De la main la fillette désigna le tavernier, derrière son bar, qui les observait.

— C’est Vernim, dit-elle.

— Pas lui. Celle qui vous commande. Celle qui prend les choses en main quand il n’est pas là.

— Oh. Je reviens.

Elle se précipita dans la cuisine. Quelque vinsihons plus tard, elle revint avec une jeune femme qui devait avoir entre quatorze et quinze ans. Bien qu’adulte, elle ne semblait pas mieux lotie que ses compagnes encore adolescentes. Elle était un peu maigre pour son âge. Elle ne mangeait certainement pas toujours à sa faim. Mais Saalyn remarqua le bras protecteur qu’elle avait passé autour des épaules de la fillette qui l’avait amenée. Elle devait certainement partager ses rations avec elles et souvent encaisser les coups à leur place. Elle ne serait pas surprise que sa robe dissimule quelques traces de fouets en cours de guérison. Mais elle n’était pas brisée. Encore quelques années et elle aurait certainement trouvé l’assurance pour égorger le tavernier dans son sommeil. C’était bien elle que Saalyn cherchait.

— Clodatia me dit que vous voulez me voir.

— C’est exact, je suis Saalyn, guerrier libre d’Helaria.

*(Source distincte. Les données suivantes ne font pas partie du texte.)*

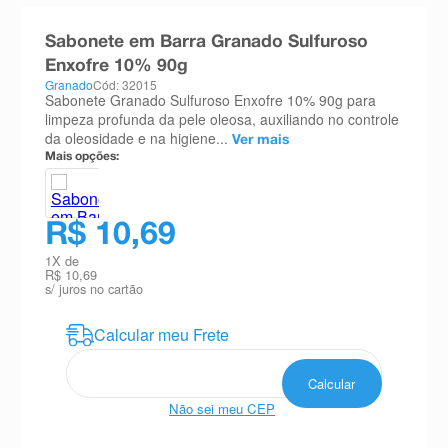
8
º
absorvente
Sabonete em Barra Granado Sulfuroso
9
º
teste gravidez
Enxofre 10% 90g
Granado
Cód: 32015
10
º
esmalte
Sabonete Granado Sulfuroso Enxofre 10% 90g para
limpeza profunda da pele oleosa, auxiliando no controle
da oleosidade e na higiene...
Ver mais
Mais opções:
R$ 10,69
1
X de
R$ 10,69
s/ juros no cartão
Não sei meu CEP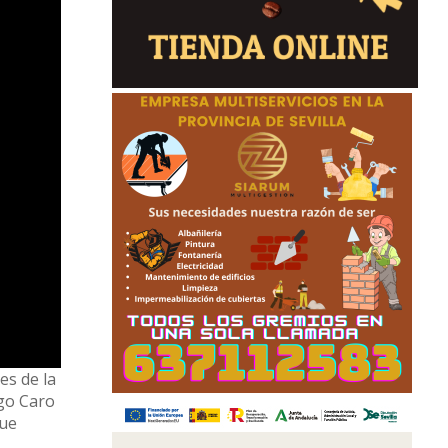
es de la
igo Caro
que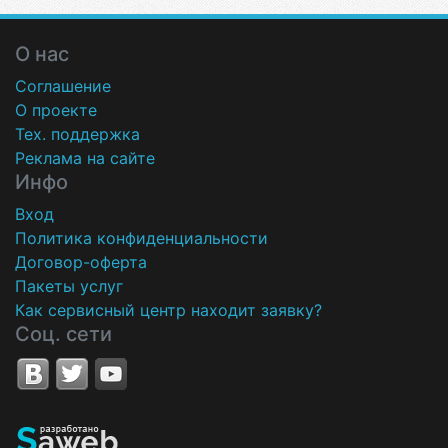
О нас
Соглашение
О проекте
Тех. поддержка
Реклама на сайте
Инфо
Вход
Политика конфиденциальности
Договор-оферта
Пакеты услуг
Как сервисный центр находит заявку?
Соц. сети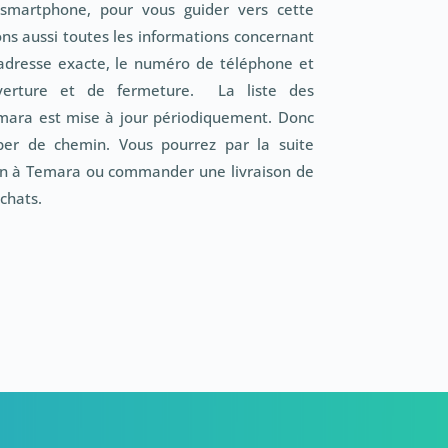
smartphone, pour vous guider vers cette
s aussi toutes les informations concernant
adresse exacte, le numéro de téléphone et
uverture et de fermeture. La liste des
mara est mise à jour périodiquement. Donc
er de chemin. Vous pourrez par la suite
en à Temara ou commander une livraison de
chats.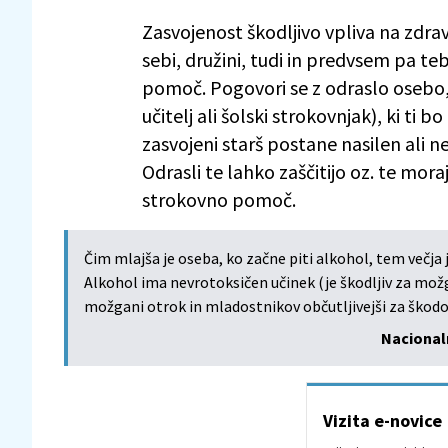
Zasvojenost škodljivo vpliva na zdrav
sebi, družini, tudi in predvsem pa te
pomoč. Pogovori se z odraslo osebo, k
učitelj ali šolski strokovnjak), ki ti
zasvojeni starš postane nasilen ali ne
Odrasli te lahko zaščitijo oz. te mo
strokovno pomoč.
Čim mlajša je oseba, ko začne piti alkohol, tem večja 
Alkohol ima nevrotoksičen učinek (je škodljiv za možg
možgani otrok in mladostnikov občutljivejši za škodo,
Nacionaln
Vizita e-novice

Le nom ne dit rien à la jeune femme. Saalyn n’était pas surprise. Sa légende la grandissait tellement que la plupart des gens ne faisaient pas forcément le lien entre cette femme séduisante qui n’aurait pas déparé en robe de soirée à la cour du roi d’Yrian et la farouche guerrière bardée de cuir, combattante expérimentée terrifiant ses ennemis telle que la décrivaient les aèdes. D’autant plus qu’elle avait incité ces derniers à attribuer ses exploits à une héroïne imaginaire. Néanmoins, après presque un siècle la vérité commençait à remonter à la surface.

— Je m’appelle Satem, que me voulez-vous ?

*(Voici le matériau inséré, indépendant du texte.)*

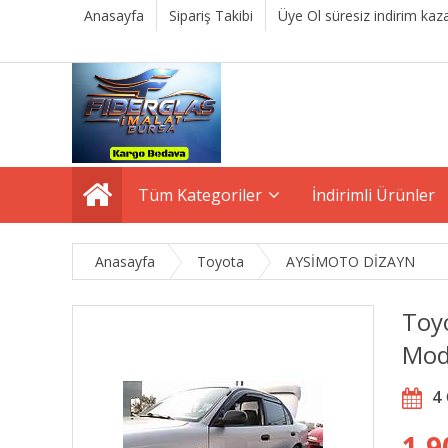
Anasayfa
Sipariş Takibi
Üye Ol süresiz indirim kaza
Tüm Kategoriler
İndirimli Ürünler
Anasayfa
Toyota
AYSİMOTO DİZAYN
Toy
Mod
4
1.9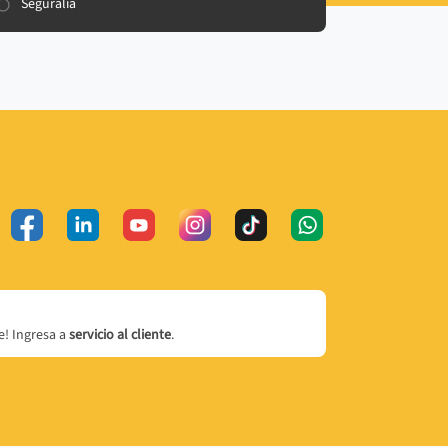
Seguralia
! Ingresa a
servicio al cliente
.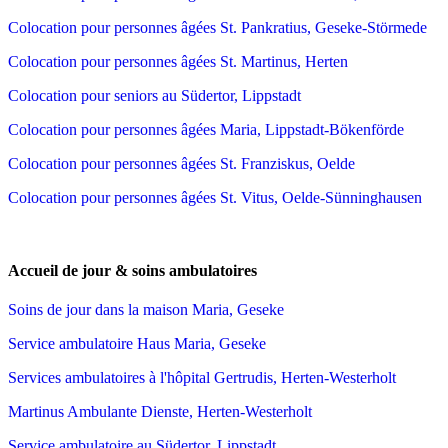
Colocation pour personnes âgées St. Pankratius, Geseke-Störmede
Colocation pour personnes âgées St. Martinus, Herten
Colocation pour seniors au Südertor, Lippstadt
Colocation pour personnes âgées Maria, Lippstadt-Bökenförde
Colocation pour personnes âgées St. Franziskus, Oelde
Colocation pour personnes âgées St. Vitus, Oelde-Sünninghausen
Accueil de jour & soins ambulatoires
Soins de jour dans la maison Maria, Geseke
Service ambulatoire Haus Maria, Geseke
Services ambulatoires à l'hôpital Gertrudis, Herten-Westerholt
Martinus Ambulante Dienste, Herten-Westerholt
Service ambulatoire au Südertor, Lippstadt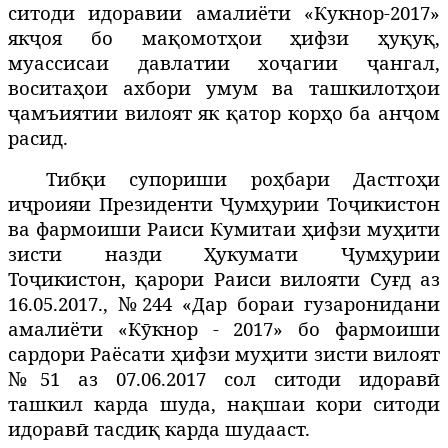
ситоди идоравии амалиёти «Кукнор-2017»
якҷоя бо мақомотҳои ҳифзи ҳуқуқ,
муассисаи давлатии хоҷагии ҷангал,
воситаҳои ахбори умум ва ташкилотҳои
ҷамъиятии вилоят як қатор корҳо ба анҷом
расид.
Тибқи супориши роҳбари Дастгоҳи
иҷроияи Президенти Ҷумҳурии Тоҷикистон
ва фармоиши Раиси Кумитаи ҳифзи муҳити
зисти назди Ҳукумати Ҷумҳурии
Тоҷикистон, қарори Раиси вилояти Суғд аз
16.05.2017., №244 «Дар бораи гузаронидани
амалиёти «Кӯкнор - 2017» бо фармоиши
сардори Раёсати ҳифзи муҳити зисти вилоят
№51 аз 07.06.2017 сол ситоди идоравӣ
ташкил карда шуда, нақшаи кори ситоди
идоравӣ тасдиқ карда шудааст.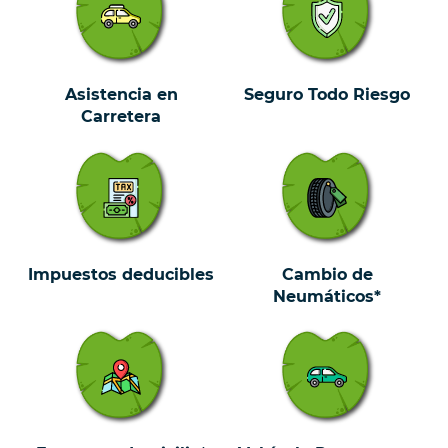
Asistencia en
Seguro Todo Riesgo
Carretera
Impuestos deducibles
Cambio de
Neumáticos*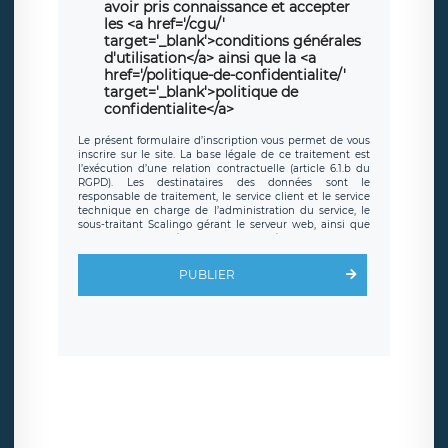
avoir pris connaissance et accepter
les <a href='/cgu/'
target='_blank'>conditions générales
d'utilisation</a> ainsi que la <a
href='/politique-de-confidentialite/'
target='_blank'>politique de
confidentialite</a>
Le présent formulaire d’inscription vous permet de vous
inscrire sur le site. La base légale de ce traitement est
l’exécution d’une relation contractuelle (article 6.1.b du
RGPD). Les destinataires des données sont le
responsable de traitement, le service client et le service
technique en charge de l’administration du service, le
sous-traitant Scalingo gérant le serveur web, ainsi que
toute personne légalement autorisée. Le formulaire
d’inscription est hébergé sur un serveur hébergé par
Scalingo, basé en France et offrant des
clauses de
PUBLIER
protection conformes au RGPD
. Les données collectées
sont conservées jusqu’à ce que l’Internaute en sollicite la
suppression, étant entendu que vous pouvez demander
la suppression de vos données et retirer votre
consentement à tout moment. Vous disposez également
d’un droit d’accès, de rectification ou de limitation du
traitement relatif à vos données à caractère personnel,
ainsi que d’un droit à la portabilité de vos données. Vous
pouvez exercer ces droits auprès du délégué à la
protection des données de LÉGAVOX qui exerce au siège
social de LÉGAVOX et est joignable à l’adresse mail
suivante : donneespersonnelles@legavox.fr. Le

— J’ai procédé à l’arrestation de votre patron. D’ici quelques jours il sera conduit à la prison royale de Sernos pour être jugé pour ses agissements.

— Que voulez-vous dire ?

La jeune femme avait du mal à mesurer la portée de cette annonce. Où alors, elle avait parfaitement compris mais n’arrivait pas à y croire.